14 JANUARY 1949, Page 14

ART

ABOUT the Chantrey Collection little remains to be said. Committee after committee, report after report, has discussed ad nauseam the failure of the President and Council of the Royal Academy to purchase those paintings and sculptures " of the highest merit that can be obtained " which the terms of the bequest require. Half a century of recriminations having produced no effective change, the entire collection of 400 or so works (all but a mere handful) have been brought together, at the suggestion of the Tate Board, for the

first time under one roof. It becomes almost a duty to go to Burlington House to study the fruits of an expenditure of some £145,000, spread over a period of seventy-two years.

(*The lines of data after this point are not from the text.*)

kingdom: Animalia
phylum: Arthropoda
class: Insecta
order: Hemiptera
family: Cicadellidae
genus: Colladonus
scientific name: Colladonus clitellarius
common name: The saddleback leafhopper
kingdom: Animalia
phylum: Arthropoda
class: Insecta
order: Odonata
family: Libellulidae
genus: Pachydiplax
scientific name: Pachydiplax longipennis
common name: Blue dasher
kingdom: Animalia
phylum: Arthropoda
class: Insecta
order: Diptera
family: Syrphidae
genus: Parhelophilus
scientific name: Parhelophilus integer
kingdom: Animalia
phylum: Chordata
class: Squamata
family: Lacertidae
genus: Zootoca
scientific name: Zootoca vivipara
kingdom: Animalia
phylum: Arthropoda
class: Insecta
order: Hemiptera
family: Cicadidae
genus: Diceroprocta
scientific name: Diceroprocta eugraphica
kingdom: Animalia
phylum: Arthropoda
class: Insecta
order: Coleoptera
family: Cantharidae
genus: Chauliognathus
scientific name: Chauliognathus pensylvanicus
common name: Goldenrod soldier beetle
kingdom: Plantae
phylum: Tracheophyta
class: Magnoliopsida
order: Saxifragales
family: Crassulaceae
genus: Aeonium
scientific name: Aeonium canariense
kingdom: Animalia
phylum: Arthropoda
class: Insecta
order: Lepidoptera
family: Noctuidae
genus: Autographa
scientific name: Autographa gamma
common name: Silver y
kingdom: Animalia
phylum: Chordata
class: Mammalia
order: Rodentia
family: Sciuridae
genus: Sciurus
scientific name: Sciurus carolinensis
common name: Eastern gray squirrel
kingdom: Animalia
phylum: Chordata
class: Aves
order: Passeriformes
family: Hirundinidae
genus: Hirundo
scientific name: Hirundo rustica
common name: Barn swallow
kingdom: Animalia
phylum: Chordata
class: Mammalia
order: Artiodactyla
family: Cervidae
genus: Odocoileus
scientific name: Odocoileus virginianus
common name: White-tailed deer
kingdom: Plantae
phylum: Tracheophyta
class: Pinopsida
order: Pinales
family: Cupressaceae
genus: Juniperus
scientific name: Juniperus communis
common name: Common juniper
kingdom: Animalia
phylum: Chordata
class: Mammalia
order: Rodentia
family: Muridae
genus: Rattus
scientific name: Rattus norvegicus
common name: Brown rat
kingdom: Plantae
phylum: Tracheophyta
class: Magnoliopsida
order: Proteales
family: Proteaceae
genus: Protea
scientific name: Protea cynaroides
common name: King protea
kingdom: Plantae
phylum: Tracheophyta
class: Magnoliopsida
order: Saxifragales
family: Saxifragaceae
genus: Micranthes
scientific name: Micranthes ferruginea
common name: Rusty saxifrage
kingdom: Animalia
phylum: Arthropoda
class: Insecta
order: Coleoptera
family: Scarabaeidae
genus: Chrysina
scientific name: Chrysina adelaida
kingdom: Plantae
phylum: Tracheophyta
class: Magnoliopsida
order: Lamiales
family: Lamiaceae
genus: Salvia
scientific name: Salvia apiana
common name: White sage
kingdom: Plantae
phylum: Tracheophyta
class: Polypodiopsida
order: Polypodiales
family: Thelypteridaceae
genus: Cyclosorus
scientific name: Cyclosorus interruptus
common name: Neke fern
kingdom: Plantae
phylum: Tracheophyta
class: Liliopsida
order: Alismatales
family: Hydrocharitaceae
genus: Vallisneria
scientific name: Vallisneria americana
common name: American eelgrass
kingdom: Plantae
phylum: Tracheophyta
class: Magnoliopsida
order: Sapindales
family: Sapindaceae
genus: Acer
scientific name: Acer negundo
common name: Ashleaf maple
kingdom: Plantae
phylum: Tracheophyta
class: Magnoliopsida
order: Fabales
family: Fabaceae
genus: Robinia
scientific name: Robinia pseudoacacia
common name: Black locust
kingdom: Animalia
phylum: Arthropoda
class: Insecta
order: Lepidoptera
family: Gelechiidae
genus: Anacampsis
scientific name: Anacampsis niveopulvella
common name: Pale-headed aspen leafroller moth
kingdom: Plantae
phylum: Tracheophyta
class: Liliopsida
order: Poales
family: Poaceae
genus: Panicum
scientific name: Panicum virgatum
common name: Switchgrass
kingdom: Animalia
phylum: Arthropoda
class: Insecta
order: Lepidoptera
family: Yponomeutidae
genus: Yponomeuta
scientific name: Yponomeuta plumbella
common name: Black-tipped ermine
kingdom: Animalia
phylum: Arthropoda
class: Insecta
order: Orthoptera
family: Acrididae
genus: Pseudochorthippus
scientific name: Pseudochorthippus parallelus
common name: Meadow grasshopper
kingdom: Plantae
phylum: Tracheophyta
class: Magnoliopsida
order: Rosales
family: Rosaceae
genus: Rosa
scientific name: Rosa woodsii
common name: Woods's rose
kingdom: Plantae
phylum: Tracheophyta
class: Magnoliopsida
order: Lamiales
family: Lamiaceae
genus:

The exhibition, arranged as far as possible by date of purchase, falls into three main sections. First, the work purchased before the Select Committee of 1904—those familiars, the very titles of which -are household words, such as "Speak ! Speak ! ," A Hopeless Dawn and Love Locked Out. Then follows the eighteen years' period during which the anecdotes wore thinner but the paint grew wilder, until the Tate Board gained minority representation, and the character of the collection immediately changed. Students of bad painting, and historians, too, will find much to exercise their minds. The problem of scale and content recurs. How could so many of the Victorians paint such enormous canvases and contrive to say so little ? In many of the sunsets and sunrises it is impossible to find the painter anywhere committing himself to a definite statement.

It is fascinating and a little eerie to wander among these ghosts of another age. The most hardened cynic must be overcome by nostalgia, for he will be returning to his childhood—to jigsaw puzzles on the nursery floor, the engraving above the umbrella-stand in the hall, or the picture of the year of his first Academy. " They don't paint pictures like that nowadays," said the gentleman behind me. And of course they don't. Nor did Whistler, Paul Nash, Rossetti, Nevinson, Sir William Nicholson, Conder, Christopher Wood, Matthew Smith, Sickert, Monet, Degas, Camille Pissarro or any of the other painters who might have been represented here. More than one-third of the total sum expended—about £56,000— has been devoted to forty-four items costing between £I,000 and £2,zoo each. Of these forty-four, five only were not by Academicians. (It will be remembered that the Tate itself before the war had less than £400 to spend annually on purchases.) Let each visitor decide how many of these works would have any place in an international exhibition of the period. Out of the entire Chantrey Collection I would say that perhaps twenty-five paintings, drawings and sculpture (one piece only ; the rest is so entirely without merit that I cannot bring myself to write of it) have earned a place in our national collections. Is there a moral in the sad tale Only that if you have a lot of money and want to support art, remember Courtauld.